**Written problem A:**
Translate the sentence "She is a poet, writer and blogger." from the text about Dimakatso Sedite into Spanish.

Dimakatso Sedite was born in Bloemfontein, South Africa. She is a poet, writer and blogger. Her poems have been published in New Coin, The Kalahari Review, Aerodrome, Botsotso, Hello Poetry, Poetry Café, Poetry Potion, as well as on her Writer’s Blog: nala4za.iblog.co.za. One of her poems will be published by Brittle Paper in early 2019. Her other poems appear in two anthologies: Best New African Poets 2018 Anthology and Botsotso 18: From Private and Public Places’ (Botsotso Publishers). One of her essays was published as an Igby Prize entry by The Kalahari Review, with other essays published on her blog. In 2018 she was a finalist in Poetry in McGregor Poetry Competition, and won 1st Prize at the Poetry Open Mic Competition at the 2018 Jozi Book Fair, in tribute to South Africa’s late poet laureate, Keorapetse Kgositsile. She is the recipient of the 2019 ANFASA non-fiction author award. She studied a poetry course at South African Writers’ College and holds an M.A. Research Psychology degree from the University of the Witwatersrand.

**Written problem B:**
Tally the lines of the records that contain the string "distortionguitar", matching case exactly, and give only the number.

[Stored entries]
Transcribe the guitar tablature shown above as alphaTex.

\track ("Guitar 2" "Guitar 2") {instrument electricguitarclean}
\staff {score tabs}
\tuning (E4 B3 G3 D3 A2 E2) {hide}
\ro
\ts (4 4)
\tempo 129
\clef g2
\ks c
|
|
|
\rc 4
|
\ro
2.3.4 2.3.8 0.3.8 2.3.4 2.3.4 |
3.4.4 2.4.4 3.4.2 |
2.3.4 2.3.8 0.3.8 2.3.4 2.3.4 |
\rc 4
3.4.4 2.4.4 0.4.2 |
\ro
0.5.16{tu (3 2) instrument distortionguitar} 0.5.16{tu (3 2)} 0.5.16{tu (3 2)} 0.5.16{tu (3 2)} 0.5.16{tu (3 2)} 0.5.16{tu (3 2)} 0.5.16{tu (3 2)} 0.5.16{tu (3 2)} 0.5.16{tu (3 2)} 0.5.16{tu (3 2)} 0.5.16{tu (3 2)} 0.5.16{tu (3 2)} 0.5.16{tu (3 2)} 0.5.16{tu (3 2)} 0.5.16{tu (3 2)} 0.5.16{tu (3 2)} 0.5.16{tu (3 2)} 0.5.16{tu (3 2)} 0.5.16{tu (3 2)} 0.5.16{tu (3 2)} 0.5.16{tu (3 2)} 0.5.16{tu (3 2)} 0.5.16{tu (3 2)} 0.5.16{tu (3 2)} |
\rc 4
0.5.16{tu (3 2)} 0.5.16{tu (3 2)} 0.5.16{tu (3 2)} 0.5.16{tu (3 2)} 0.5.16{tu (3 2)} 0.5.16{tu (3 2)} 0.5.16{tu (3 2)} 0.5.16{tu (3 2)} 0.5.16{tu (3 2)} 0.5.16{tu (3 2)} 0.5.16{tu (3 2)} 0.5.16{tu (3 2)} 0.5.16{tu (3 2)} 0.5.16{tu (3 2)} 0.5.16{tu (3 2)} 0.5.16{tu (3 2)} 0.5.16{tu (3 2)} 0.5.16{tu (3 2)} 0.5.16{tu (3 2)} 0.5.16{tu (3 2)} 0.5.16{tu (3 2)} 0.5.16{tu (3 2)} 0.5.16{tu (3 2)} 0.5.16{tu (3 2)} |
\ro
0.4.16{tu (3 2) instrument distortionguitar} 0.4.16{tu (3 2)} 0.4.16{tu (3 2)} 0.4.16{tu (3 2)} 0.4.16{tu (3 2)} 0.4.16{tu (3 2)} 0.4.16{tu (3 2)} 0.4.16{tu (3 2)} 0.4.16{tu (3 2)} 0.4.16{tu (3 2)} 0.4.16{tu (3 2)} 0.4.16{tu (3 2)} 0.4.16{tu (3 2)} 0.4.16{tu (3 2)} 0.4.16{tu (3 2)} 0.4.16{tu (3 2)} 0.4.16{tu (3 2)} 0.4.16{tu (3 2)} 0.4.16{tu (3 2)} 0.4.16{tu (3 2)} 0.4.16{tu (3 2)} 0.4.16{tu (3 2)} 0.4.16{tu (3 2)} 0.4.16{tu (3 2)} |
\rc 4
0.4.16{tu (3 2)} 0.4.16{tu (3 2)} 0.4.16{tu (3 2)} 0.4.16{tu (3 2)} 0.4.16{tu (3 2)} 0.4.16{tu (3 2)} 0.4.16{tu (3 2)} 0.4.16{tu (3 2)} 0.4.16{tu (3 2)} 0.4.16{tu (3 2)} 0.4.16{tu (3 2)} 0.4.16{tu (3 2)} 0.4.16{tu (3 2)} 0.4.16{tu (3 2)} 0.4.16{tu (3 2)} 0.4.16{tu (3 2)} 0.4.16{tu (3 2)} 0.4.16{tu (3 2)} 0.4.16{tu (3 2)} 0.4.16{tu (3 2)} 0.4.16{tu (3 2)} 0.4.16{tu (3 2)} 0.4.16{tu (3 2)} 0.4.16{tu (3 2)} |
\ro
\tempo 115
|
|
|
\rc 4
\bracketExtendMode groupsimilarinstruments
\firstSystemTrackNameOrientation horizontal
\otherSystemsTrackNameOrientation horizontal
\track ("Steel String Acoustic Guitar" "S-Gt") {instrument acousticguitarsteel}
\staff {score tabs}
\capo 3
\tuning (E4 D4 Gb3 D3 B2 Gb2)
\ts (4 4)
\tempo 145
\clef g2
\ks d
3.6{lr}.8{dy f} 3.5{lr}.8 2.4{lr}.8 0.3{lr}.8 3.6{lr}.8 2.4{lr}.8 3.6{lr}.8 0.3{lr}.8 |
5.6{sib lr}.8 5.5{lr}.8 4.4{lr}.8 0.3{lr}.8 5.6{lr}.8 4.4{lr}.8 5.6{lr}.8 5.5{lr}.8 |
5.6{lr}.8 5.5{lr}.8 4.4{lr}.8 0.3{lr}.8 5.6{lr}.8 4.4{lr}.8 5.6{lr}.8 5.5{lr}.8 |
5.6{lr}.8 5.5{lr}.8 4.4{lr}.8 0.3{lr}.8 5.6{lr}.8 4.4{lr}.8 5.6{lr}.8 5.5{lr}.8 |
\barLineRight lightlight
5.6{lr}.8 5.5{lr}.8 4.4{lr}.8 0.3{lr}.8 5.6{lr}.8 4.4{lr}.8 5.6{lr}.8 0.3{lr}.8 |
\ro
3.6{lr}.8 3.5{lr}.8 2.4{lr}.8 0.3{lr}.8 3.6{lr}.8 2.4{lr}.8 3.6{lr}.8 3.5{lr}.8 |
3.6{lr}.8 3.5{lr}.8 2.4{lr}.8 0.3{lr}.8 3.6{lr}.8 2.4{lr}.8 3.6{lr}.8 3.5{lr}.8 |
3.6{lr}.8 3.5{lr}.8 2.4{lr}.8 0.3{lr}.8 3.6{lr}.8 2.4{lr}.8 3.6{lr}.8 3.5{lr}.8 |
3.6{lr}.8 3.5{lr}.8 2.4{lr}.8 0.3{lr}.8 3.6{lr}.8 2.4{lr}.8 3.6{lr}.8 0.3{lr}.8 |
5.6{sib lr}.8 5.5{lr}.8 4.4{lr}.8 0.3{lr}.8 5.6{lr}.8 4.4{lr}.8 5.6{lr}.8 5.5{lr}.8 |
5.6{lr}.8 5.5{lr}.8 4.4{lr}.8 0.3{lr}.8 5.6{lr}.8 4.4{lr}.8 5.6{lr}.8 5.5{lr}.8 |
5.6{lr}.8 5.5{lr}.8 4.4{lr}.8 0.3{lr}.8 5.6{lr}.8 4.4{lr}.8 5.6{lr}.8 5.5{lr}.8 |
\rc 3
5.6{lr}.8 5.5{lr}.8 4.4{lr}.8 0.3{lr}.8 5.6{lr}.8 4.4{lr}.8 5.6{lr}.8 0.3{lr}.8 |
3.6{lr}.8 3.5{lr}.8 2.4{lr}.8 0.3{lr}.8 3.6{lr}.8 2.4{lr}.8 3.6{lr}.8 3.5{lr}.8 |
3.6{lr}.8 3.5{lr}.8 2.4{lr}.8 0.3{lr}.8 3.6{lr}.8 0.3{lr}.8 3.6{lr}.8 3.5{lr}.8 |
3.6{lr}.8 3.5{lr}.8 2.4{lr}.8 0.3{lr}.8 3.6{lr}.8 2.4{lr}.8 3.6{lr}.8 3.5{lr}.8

**Complete response A:**
Es poeta, escritora y bloguera.

**Complete response B:**
2